**REQUIREMENT**
Search each line below for "DIMENSIONI", then return the lines where it appears.

**DATA UNDER STUDY**
──────────────────────────────
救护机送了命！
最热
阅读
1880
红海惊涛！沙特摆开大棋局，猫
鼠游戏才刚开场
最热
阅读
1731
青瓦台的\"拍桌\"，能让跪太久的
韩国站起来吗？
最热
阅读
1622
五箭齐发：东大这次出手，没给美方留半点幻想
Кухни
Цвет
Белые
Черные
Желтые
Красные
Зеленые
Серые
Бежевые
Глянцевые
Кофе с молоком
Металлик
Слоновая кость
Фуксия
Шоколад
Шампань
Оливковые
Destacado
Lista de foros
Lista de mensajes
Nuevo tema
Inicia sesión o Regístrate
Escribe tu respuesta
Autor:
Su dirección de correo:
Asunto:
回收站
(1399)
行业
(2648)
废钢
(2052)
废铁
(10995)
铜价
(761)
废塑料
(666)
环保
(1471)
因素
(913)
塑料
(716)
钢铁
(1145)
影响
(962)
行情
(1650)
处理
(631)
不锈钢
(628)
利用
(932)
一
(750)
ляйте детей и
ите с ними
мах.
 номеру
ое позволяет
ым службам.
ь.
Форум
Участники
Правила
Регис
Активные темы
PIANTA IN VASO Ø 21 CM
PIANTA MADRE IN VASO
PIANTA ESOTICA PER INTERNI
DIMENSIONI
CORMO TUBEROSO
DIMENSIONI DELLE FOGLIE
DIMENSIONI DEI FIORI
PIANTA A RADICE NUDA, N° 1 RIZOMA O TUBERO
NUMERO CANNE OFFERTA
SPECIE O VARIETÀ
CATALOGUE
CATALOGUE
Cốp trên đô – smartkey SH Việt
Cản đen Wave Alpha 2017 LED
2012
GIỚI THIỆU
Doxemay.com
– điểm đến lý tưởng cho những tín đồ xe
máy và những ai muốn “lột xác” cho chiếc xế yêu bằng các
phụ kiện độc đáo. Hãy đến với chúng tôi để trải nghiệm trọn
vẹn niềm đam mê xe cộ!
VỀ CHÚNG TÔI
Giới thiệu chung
──────────────────────────────
**RESPONSE TO THIS EXERCISE**
DIMENSIONI
DIMENSIONI DELLE FOGLIE
DIMENSIONI DEI FIORI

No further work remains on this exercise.